I come from a family of hoarders, so “tidying up” is more than just a trend to me

When I was a senior in college, my dad’s hoarding began to hit its peak. I was embarrassed to invite even my closest friends over, including the ones who had messy homes and spare rooms filled with junk of their own. They didn’t have piles of untouched, dusty paperwork from eight years ago all over their kitchen tables. They didn’t have multiple old, useless computer monitors crowding the doorway to their bedrooms. While our one-bedroom apartment was about as crowded with stuff as it could be (my dad’s room transformed into the living room), it didn’t quite qualify as Hoarders-level.

I’m not an organized, neat person by nature, but my dad’s hoarding tendencies frustrated and challenged me when we lived together. I have ADHD, so it really helps me to have a system in place. When certain things go in specific places, I don’t have to worry if I have my debit card on me because it’s always in the same spot, and so on. I couldn’t control my dad’s decisions about what to keep, but I could at least control my own space. I worked hard to keep my room as free of hoarding as possible, and to build habits that would prevent me from getting to that point.

Hoarding runs in my family on both sides; I also noticed it when I visited a cousin in Texas a few years ago, and saw all the stacks of books and photos in her spare room. A few years before Marie Kondo’s book The Life-Changing Magic of Tidying Up came out in 2014, I began a DIY process of my own: Whenever I received something new—anything from a free brochure at the library to a Christmas gift—I asked myself whether keeping it would bring me joy. If the answer was no, I found kind and compassionate ways not to keep it.

Marie Kondo’s decluttering techniques have been a life-changing trend for people worldwide, and in her new Netflix show Tidying Up With Marie Kondo, she helps people through the process in their own homes.

The show is as emotional and vulnerable as the tidying-up process is in real life. It took me months to get around to the decluttering process for the first time, but after I was raped at a college dorm party in 2012, I decided I needed to get to work. I came home for winter break and went through all of my possessions by category, making a particular pile for things that I associated with my rapist, who was someone I’d known in high school.

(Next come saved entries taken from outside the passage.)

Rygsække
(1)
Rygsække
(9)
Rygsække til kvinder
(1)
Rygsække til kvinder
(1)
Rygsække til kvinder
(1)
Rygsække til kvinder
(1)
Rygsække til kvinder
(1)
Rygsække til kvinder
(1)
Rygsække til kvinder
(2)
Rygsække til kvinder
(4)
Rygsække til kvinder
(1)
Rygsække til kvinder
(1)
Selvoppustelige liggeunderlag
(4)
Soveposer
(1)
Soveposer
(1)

Decluttering can be a really harrowing process, and Kondo’s show has an episode that focuses on a widow working through her late husband’s belongings. I grieved similarly when my dad and I went through my mom’s things after she died, moving stuff we wanted to keep into our new home and also ensuring that other family members and friends got to take pieces of her memory, too. I still remember sitting with my two childhood best friends on the floor of my old living room, sorting through my mom’s library to figure out which of her books I should take with me.

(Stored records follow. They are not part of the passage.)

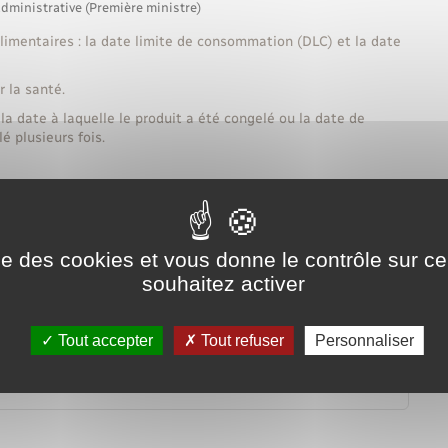
administrative (Première ministre)
 alimentaires : la date limite de consommation (DLC) et la date
 la santé.
la date à laquelle le produit a été congelé ou la date de
 plusieurs fois.
Tout replier
Tout déplier
ise des cookies et vous donne le contrôle sur 
mmation (DLC) ?
souhaitez activer
inimale (DDM) ?
Tout accepter
Tout refuser
Personnaliser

Now I live with my fiancée in our own apartment, and I have a Marie Kondo-esque process for deciding whether I’m going to keep things. It isn’t entirely joy-based; some of my decisions are based on necessity or the knowledge that I should hold onto an item because it will give someone else happiness in the future. I’m also conscious of how my purchases and decisions impact the environment, so I opt for plastic-free packaging, online-only receipts, and electronic account statements and bill pay. I try to print out as little papers for my work as possible, unless I’m editing the manuscript of a book (because I just can’t work through 200+ pages in Microsoft Word).

https://www.youtube.com/watch?v=WvyeapVBLWY?feature=oembed

I also take a very joy-based approach to acquiring new items so that I don’t just buy any discounted shirt when Black Friday sales tempt me. I only get new things if I really need them—like when I finally outgrew a 10-year-old beige winter coat from middle school—or if they truly bring me joy—like the Betsey Johnson phone purse I bring with me everywhere. This method gives me a wardrobe and jewelry collection that really feels like me, and it makes choosing an outfit so much easier. I’m not compelled to “refresh” my wardrobe with new stuff every season, even though the fashion industry wants me to.

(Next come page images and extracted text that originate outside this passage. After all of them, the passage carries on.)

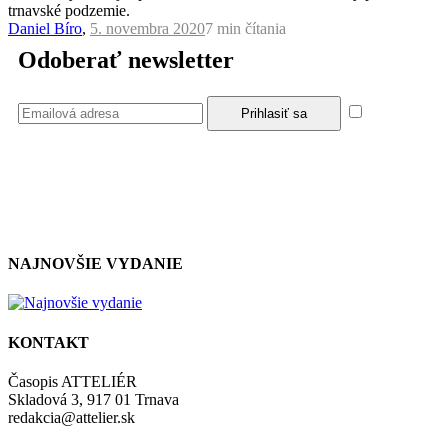
trnavské podzemie.
Daniel Bíro
,
5. novembra 2020
7 min
čítania
Odoberať newsletter
Súhlasím
so zásadami a podmienkami ochrany osobných údajov.
NAJNOVŠIE VYDANIE
KONTAKT
Časopis ATTELIÉR
Skladová 3, 917 01 Trnava
redakcia@attelier.sk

My clutter prevention system helps me keep my hoarding tendencies in check.

Experts are uncertain whether hoarding is genetic, a learned behavior, or some combination of the two. But 30 to 40 percent of people with obsessive-compulsive disorder (OCD) do it, like my dad. If I default back to not having a system for what to keep, I find that I start to hoard things I definitely don’t need. A few years ago, I had a folder of every receipt I’d ever gotten in the last five years, including for ridiculous things like M&Ms. Whenever I bring new things into our apartment, I take time to sort through them and decide whether to keep, donate, recycle, or give away. And if I’m keeping, I’ll find a spot for the items and store them there.

Tidying up can be an exhausting process, but finding your way around a maze of your own stuff—piles and piles of things that may even look somewhat organized but are actually impossible to navigate—is even more exhausting. I’m not perfect and I’m still learning; I’ve got an entire ottoman full of family photos and letters that I need to declutter. Maybe watching Tidying Up will be the exact inspiration I need to spark my motivation.